Extracted page text data
== Segment start ==

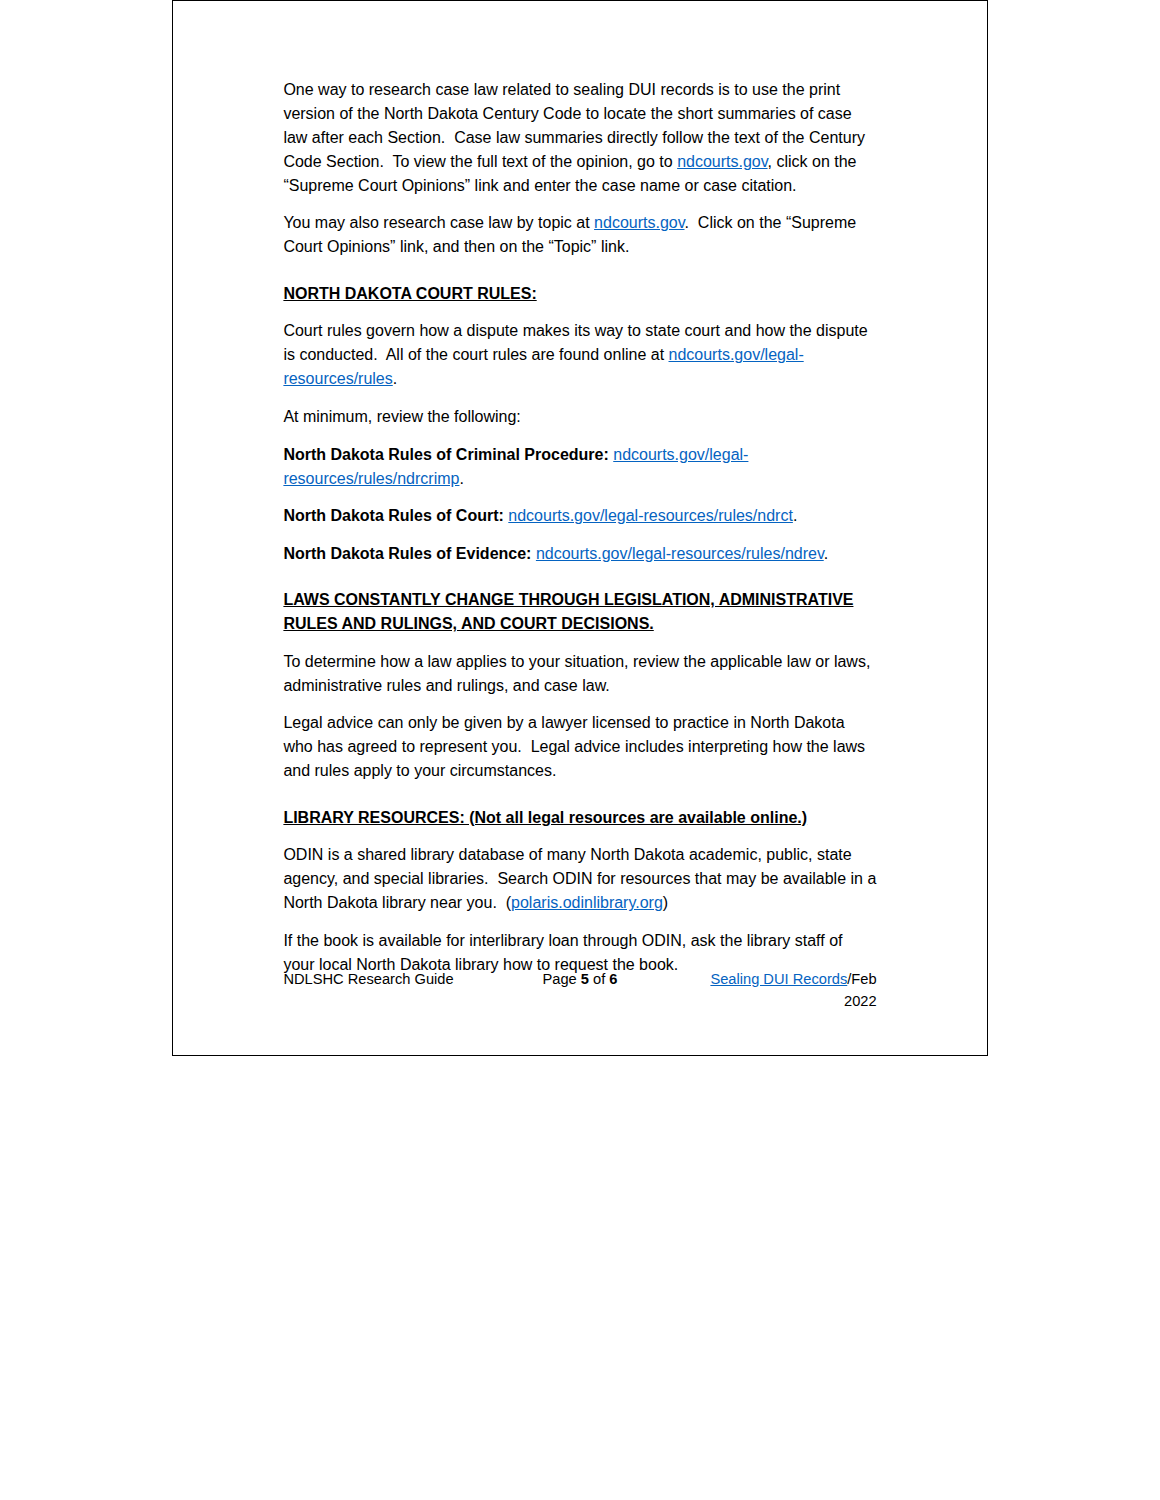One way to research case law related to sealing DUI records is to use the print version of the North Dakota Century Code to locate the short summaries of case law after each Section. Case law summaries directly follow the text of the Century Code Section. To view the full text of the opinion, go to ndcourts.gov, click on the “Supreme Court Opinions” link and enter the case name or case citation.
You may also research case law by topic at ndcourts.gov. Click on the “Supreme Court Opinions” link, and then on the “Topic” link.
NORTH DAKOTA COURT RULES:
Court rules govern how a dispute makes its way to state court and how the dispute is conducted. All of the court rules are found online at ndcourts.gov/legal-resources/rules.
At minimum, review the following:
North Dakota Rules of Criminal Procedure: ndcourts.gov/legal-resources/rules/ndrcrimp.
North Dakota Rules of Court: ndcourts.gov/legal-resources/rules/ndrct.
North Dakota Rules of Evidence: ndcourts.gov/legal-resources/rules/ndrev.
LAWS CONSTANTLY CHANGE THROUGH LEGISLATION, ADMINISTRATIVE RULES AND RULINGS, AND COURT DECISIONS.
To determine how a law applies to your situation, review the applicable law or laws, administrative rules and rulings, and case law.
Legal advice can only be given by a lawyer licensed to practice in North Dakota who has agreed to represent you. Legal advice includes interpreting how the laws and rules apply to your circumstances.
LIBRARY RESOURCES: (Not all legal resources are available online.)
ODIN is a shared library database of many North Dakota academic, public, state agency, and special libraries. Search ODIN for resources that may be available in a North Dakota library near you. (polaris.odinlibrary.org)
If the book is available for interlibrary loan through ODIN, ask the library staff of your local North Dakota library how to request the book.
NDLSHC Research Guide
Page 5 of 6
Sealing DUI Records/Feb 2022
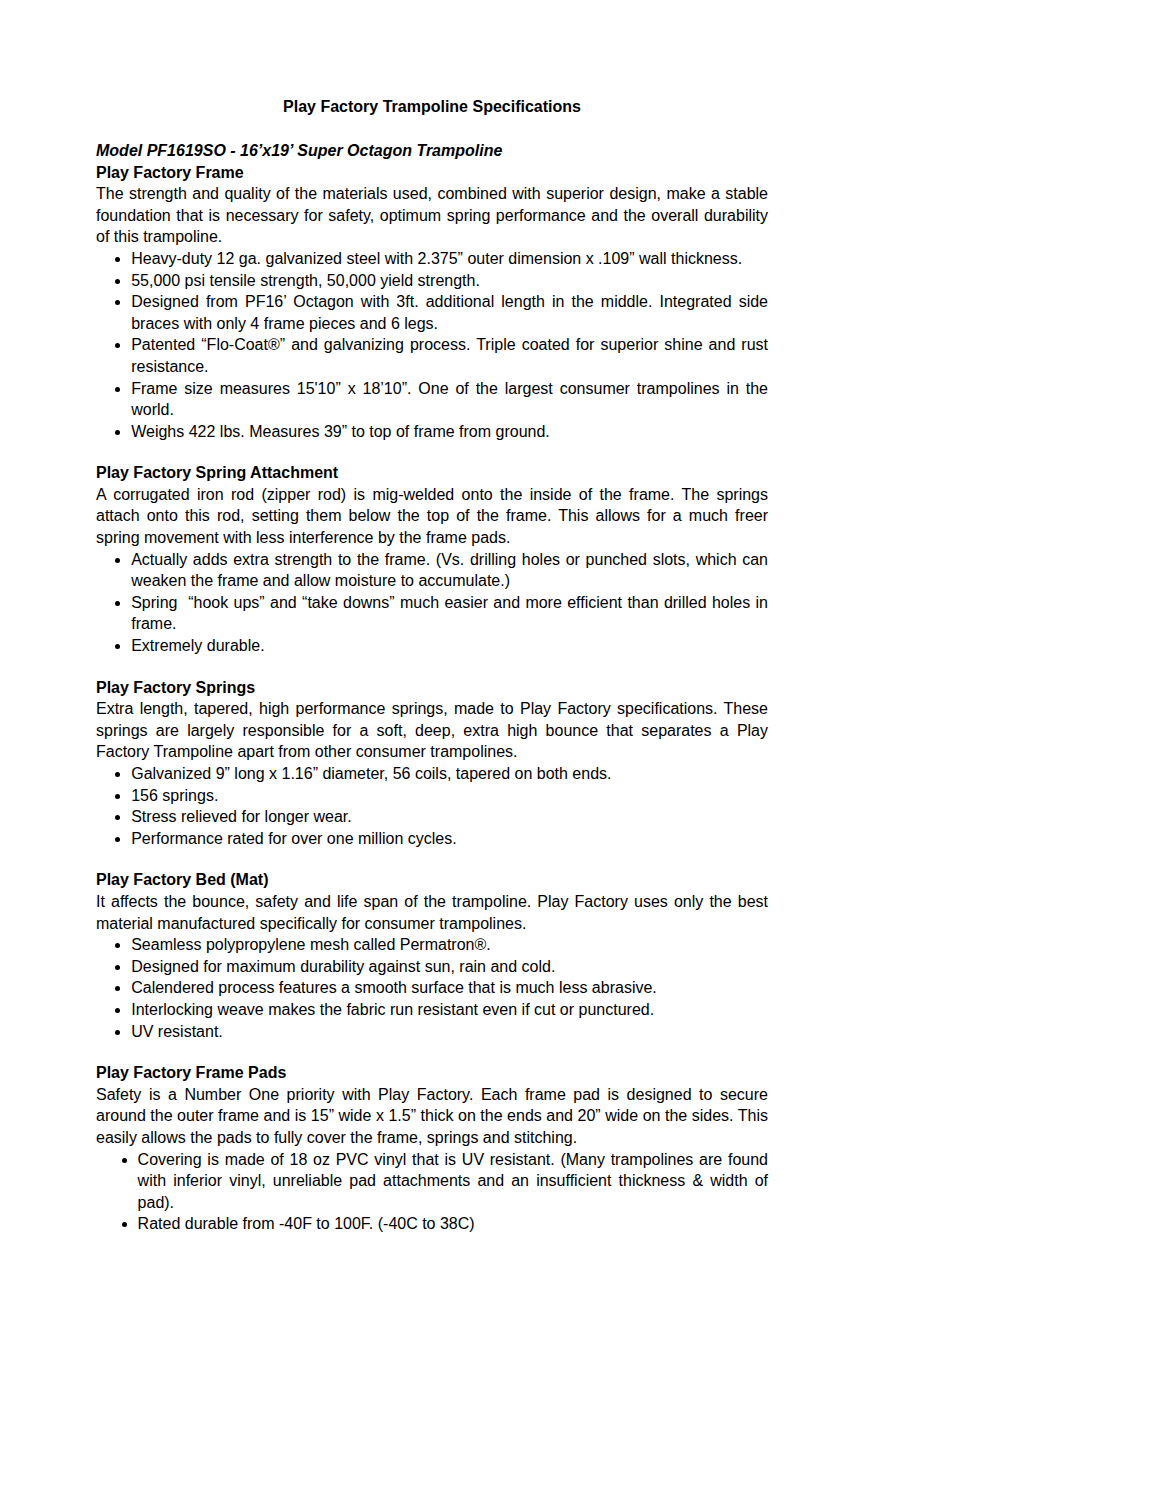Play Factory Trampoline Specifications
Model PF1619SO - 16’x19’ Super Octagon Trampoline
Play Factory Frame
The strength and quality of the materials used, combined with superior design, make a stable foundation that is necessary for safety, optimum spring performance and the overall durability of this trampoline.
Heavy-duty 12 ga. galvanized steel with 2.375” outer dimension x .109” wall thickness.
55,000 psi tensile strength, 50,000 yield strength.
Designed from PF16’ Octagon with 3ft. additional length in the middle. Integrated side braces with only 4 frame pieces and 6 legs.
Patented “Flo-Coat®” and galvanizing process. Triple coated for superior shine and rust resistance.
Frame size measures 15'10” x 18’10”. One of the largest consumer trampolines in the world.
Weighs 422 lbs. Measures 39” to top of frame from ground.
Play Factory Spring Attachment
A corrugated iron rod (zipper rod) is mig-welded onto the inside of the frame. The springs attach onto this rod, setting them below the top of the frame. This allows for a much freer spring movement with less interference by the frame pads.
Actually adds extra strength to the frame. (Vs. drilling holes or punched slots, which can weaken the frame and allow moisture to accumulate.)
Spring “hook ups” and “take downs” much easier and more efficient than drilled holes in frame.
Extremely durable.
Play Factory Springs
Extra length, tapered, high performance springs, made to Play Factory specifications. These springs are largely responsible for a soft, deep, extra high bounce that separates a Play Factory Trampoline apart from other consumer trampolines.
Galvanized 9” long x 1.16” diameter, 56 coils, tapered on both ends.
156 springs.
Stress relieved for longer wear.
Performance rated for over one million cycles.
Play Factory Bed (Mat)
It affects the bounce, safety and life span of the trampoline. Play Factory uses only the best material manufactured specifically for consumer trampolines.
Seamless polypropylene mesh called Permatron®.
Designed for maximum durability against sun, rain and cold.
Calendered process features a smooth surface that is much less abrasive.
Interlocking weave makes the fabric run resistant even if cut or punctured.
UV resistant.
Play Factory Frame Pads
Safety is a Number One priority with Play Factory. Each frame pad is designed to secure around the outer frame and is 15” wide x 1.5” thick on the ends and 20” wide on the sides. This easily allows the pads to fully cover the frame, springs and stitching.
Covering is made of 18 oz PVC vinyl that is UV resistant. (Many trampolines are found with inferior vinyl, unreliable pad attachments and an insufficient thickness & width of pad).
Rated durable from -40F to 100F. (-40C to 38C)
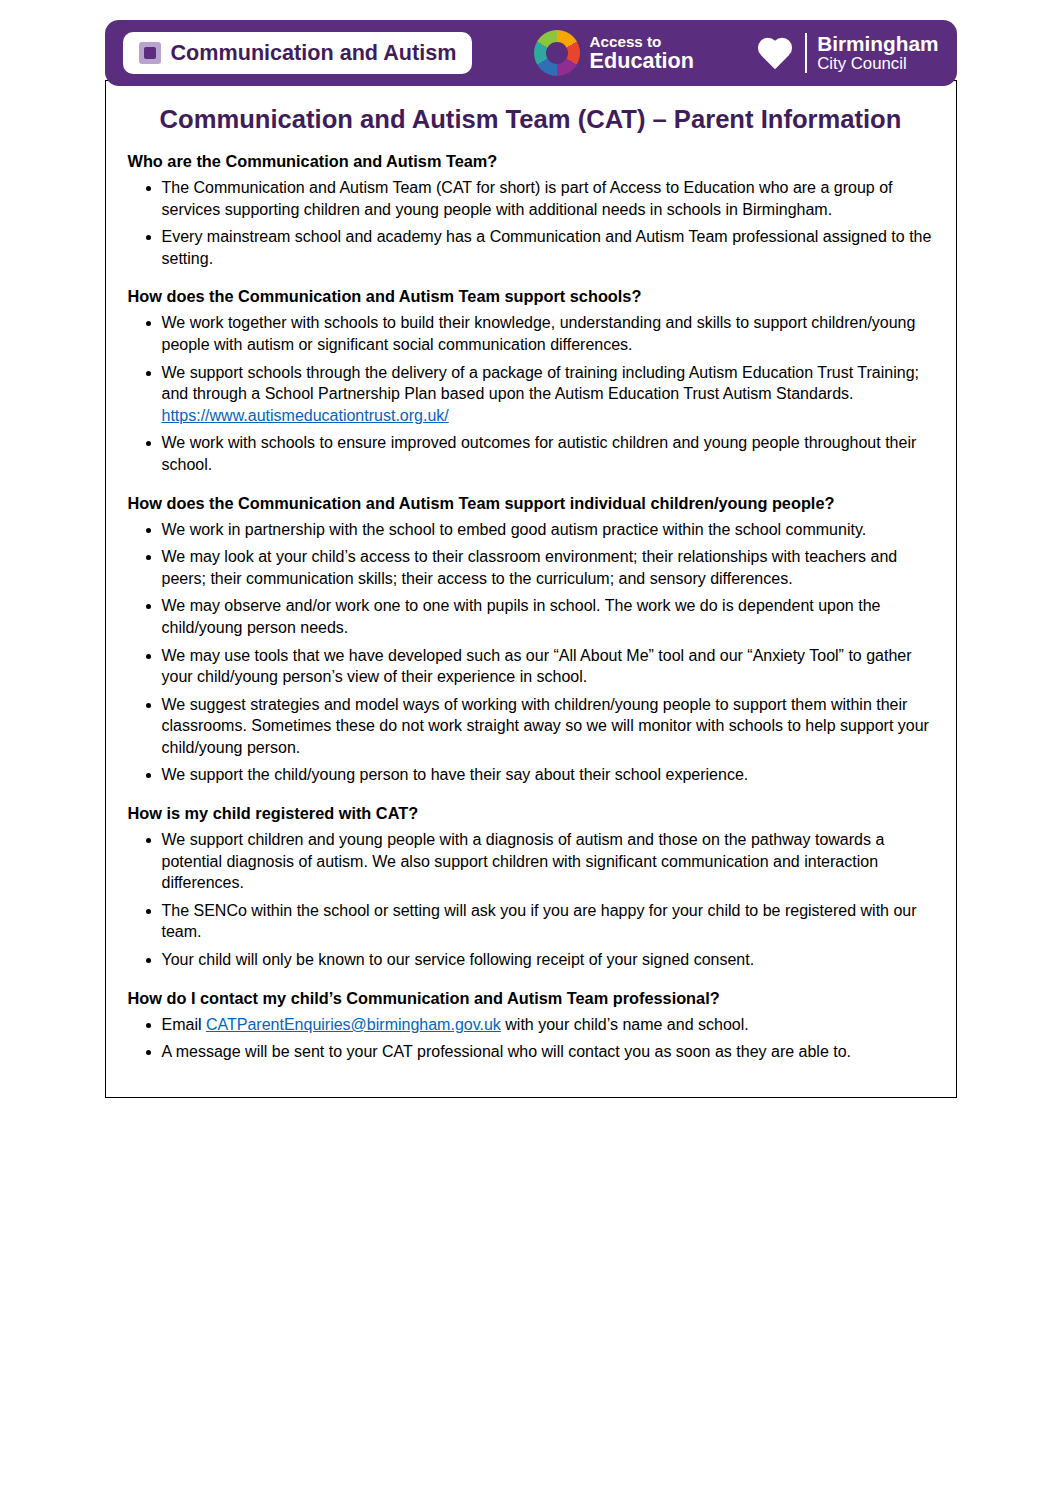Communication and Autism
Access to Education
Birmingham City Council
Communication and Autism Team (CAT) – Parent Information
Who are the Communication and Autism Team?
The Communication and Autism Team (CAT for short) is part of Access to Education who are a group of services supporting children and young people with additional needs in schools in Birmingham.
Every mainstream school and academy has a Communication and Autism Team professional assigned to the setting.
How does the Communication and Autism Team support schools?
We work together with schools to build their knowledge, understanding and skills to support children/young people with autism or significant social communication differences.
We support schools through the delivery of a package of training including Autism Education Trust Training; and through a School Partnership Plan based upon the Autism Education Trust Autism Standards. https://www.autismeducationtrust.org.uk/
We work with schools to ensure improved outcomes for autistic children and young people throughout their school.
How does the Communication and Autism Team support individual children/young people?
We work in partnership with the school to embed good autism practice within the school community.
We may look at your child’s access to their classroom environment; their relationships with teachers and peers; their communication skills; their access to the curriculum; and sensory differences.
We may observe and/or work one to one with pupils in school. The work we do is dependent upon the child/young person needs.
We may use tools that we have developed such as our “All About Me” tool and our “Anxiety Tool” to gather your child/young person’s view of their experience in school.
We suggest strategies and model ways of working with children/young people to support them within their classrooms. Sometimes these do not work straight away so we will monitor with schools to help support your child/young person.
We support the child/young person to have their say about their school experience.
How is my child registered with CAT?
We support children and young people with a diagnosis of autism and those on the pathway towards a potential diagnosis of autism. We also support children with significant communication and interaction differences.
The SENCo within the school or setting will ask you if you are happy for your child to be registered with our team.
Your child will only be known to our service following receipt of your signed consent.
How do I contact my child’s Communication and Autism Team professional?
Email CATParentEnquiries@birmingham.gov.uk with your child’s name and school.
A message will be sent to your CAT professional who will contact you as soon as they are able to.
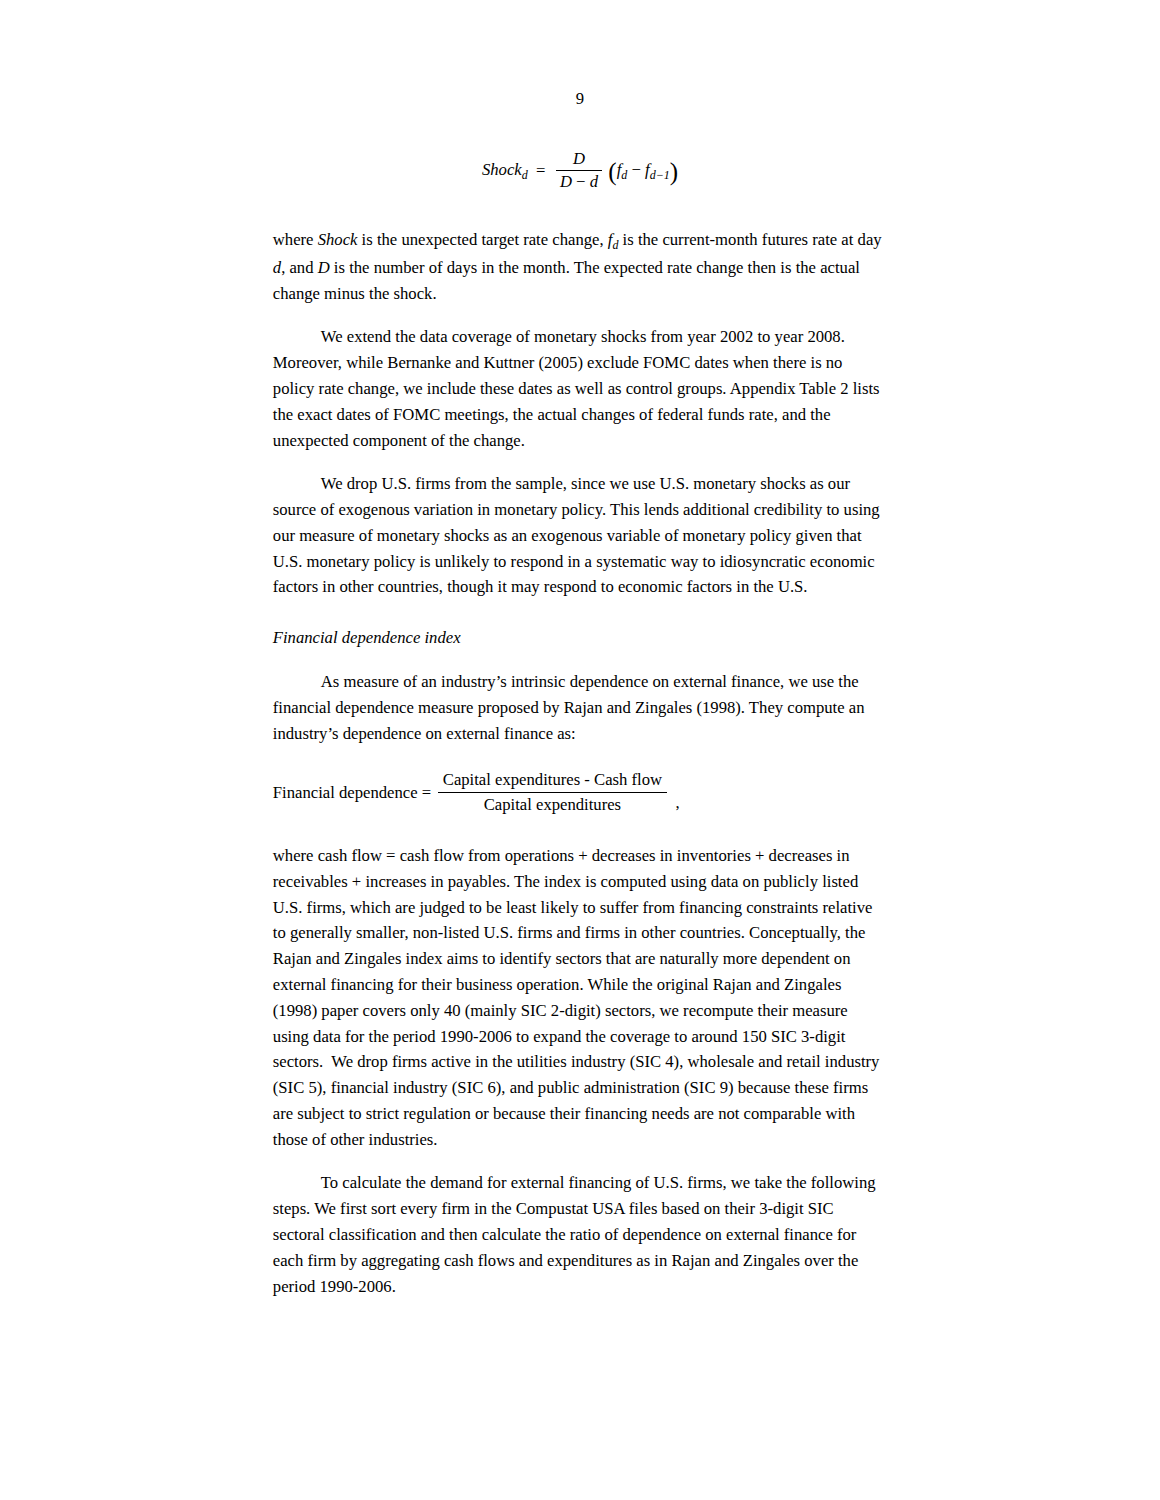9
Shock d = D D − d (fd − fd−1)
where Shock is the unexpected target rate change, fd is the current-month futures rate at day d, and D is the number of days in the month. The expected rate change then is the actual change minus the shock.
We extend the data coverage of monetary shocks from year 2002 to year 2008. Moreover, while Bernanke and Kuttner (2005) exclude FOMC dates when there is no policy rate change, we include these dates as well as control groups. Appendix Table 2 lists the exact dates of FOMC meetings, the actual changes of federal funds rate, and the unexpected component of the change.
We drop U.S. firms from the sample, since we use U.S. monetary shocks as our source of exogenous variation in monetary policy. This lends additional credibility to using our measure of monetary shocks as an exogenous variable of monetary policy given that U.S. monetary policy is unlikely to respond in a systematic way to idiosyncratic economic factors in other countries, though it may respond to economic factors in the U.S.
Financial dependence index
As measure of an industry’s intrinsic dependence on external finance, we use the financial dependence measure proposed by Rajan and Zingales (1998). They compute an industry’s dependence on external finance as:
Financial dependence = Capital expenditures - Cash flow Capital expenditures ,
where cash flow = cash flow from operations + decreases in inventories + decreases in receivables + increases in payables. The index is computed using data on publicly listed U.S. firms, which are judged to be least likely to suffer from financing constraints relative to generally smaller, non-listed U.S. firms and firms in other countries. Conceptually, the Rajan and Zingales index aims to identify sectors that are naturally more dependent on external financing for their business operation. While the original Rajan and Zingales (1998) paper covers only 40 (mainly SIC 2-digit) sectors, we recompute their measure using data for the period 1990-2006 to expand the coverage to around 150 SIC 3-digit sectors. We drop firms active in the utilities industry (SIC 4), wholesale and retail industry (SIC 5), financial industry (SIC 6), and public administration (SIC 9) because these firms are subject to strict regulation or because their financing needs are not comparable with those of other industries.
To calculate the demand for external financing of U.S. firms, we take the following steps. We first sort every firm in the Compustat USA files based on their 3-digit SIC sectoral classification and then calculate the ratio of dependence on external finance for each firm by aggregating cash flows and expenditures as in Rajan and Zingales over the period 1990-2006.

== Segment end ==

Problem to work on:
Go to the line above that has "Email CATParentEnquiries@birmingham.gov.uk with" and copy exactly from there down to the line that has "Shock d = D D − d (fd − fd−1)", both included. Leave the pictures out.

Result of this task:
Email CATParentEnquiries@birmingham.gov.uk with your child’s name and school.
A message will be sent to your CAT professional who will contact you as soon as they are able to.
9
Shock d = D D − d (fd − fd−1)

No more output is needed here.